Render each line of the entries below as a Markdown table with two columns, "No." for the row number and "Text" for the line. Leave out any blank lines.

Data taken from a collection
BEGIN
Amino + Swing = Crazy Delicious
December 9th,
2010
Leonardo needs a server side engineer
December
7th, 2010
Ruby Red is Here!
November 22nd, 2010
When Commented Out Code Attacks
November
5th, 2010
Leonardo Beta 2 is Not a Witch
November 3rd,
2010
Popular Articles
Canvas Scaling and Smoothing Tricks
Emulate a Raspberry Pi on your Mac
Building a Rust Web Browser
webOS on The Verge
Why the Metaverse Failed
END
:: Result ::
| No. | Text |
|---|---|
| 1 | Amino + Swing = Crazy Delicious |
| 2 | December 9th, |
| 3 | 2010 |
| 4 | Leonardo needs a server side engineer |
| 5 | December |
| 6 | 7th, 2010 |
| 7 | Ruby Red is Here! |
| 8 | November 22nd, 2010 |
| 9 | When Commented Out Code Attacks |
| 10 | November |
| 11 | 5th, 2010 |
| 12 | Leonardo Beta 2 is Not a Witch |
| 13 | November 3rd, |
| 14 | 2010 |
| 15 | Popular Articles |
| 16 | Canvas Scaling and Smoothing Tricks |
| 17 | Emulate a Raspberry Pi on your Mac |
| 18 | Building a Rust Web Browser |
| 19 | webOS on The Verge |
| 20 | Why the Metaverse Failed |